(RECORDS FOR THE TASK Opens)

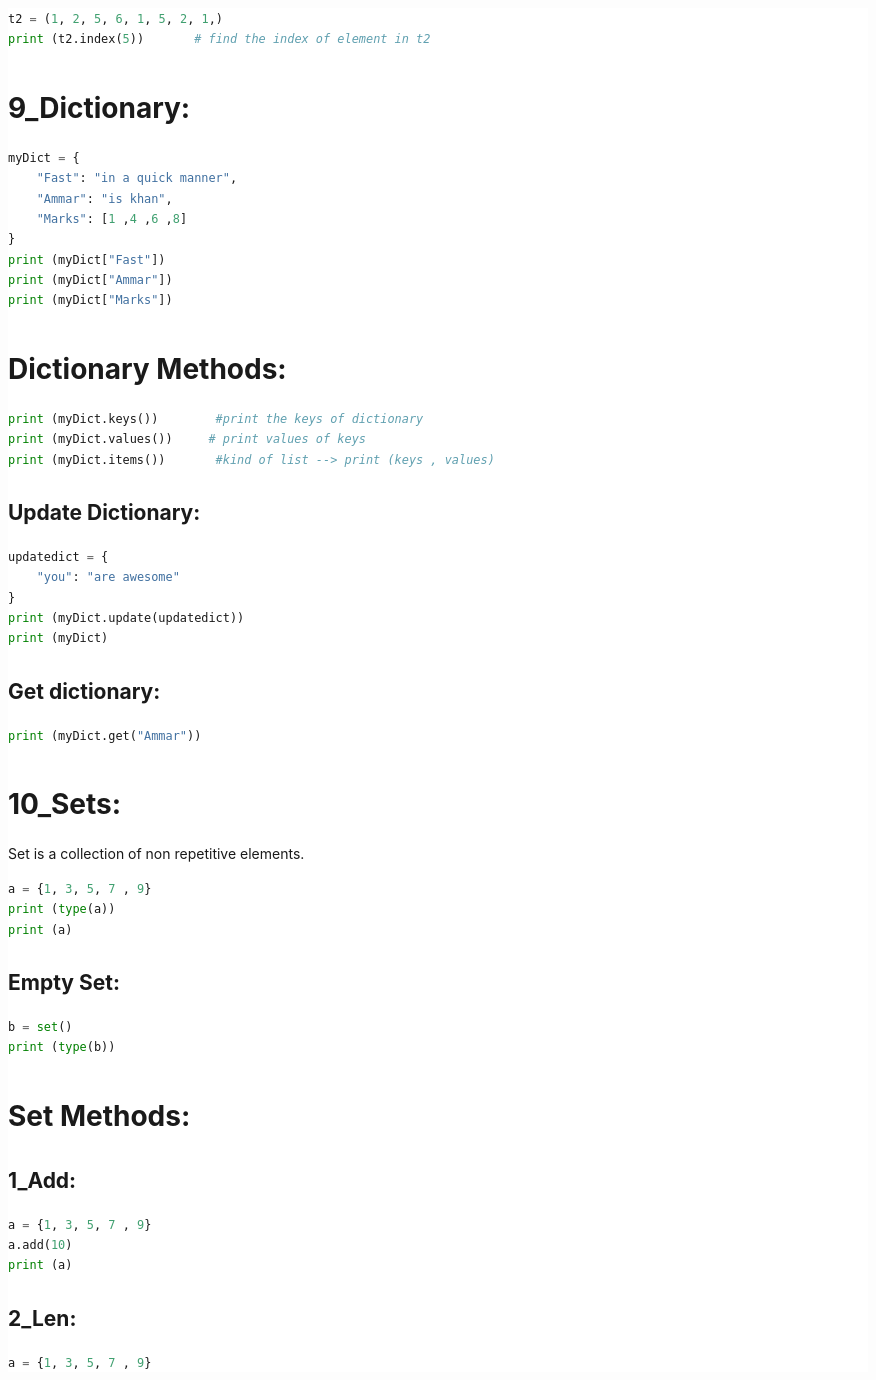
 ```python
t2 = (1, 2, 5, 6, 1, 5, 2, 1,)
print (t2.index(5))       # find the index of element in t2
```
# 9_Dictionary:
```python
myDict = {
    "Fast": "in a quick manner",
    "Ammar": "is khan",
    "Marks": [1 ,4 ,6 ,8]
}
print (myDict["Fast"])
print (myDict["Ammar"])
print (myDict["Marks"])
```
# Dictionary Methods:
```python
print (myDict.keys())        #print the keys of dictionary
print (myDict.values())     # print values of keys
print (myDict.items())       #kind of list --> print (keys , values)
```
## Update Dictionary:
```python
updatedict = {
    "you": "are awesome"
}
print (myDict.update(updatedict))
print (myDict)
```
## Get dictionary:
```python
print (myDict.get("Ammar"))
```
# 10_Sets:
Set is a collection of non repetitive elements.
```python
a = {1, 3, 5, 7 , 9} 
print (type(a))            
print (a)
```
## Empty Set:
```python
b = set()
print (type(b))
```
# Set Methods:
## 1_Add:
```python
a = {1, 3, 5, 7 , 9} 
a.add(10)
print (a)
```
## 2_Len:
```python
a = {1, 3, 5, 7 , 9} 
```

(RECORDS FOR THE TASK Closes)

WHAT YOU WILL DO
Exclude all images and retype the data precisely.

RESULT
 ```python
t2 = (1, 2, 5, 6, 1, 5, 2, 1,)
print (t2.index(5))       # find the index of element in t2
```
# 9_Dictionary:
```python
myDict = {
    "Fast": "in a quick manner",
    "Ammar": "is khan",
    "Marks": [1 ,4 ,6 ,8]
}
print (myDict["Fast"])
print (myDict["Ammar"])
print (myDict["Marks"])
```
# Dictionary Methods:
```python
print (myDict.keys())        #print the keys of dictionary
print (myDict.values())     # print values of keys
print (myDict.items())       #kind of list --> print (keys , values)
```
## Update Dictionary:
```python
updatedict = {
    "you": "are awesome"
}
print (myDict.update(updatedict))
print (myDict)
```
## Get dictionary:
```python
print (myDict.get("Ammar"))
```
# 10_Sets:
Set is a collection of non repetitive elements.
```python
a = {1, 3, 5, 7 , 9} 
print (type(a))            
print (a)
```
## Empty Set:
```python
b = set()
print (type(b))
```
# Set Methods:
## 1_Add:
```python
a = {1, 3, 5, 7 , 9} 
a.add(10)
print (a)
```
## 2_Len:
```python
a = {1, 3, 5, 7 , 9} 
```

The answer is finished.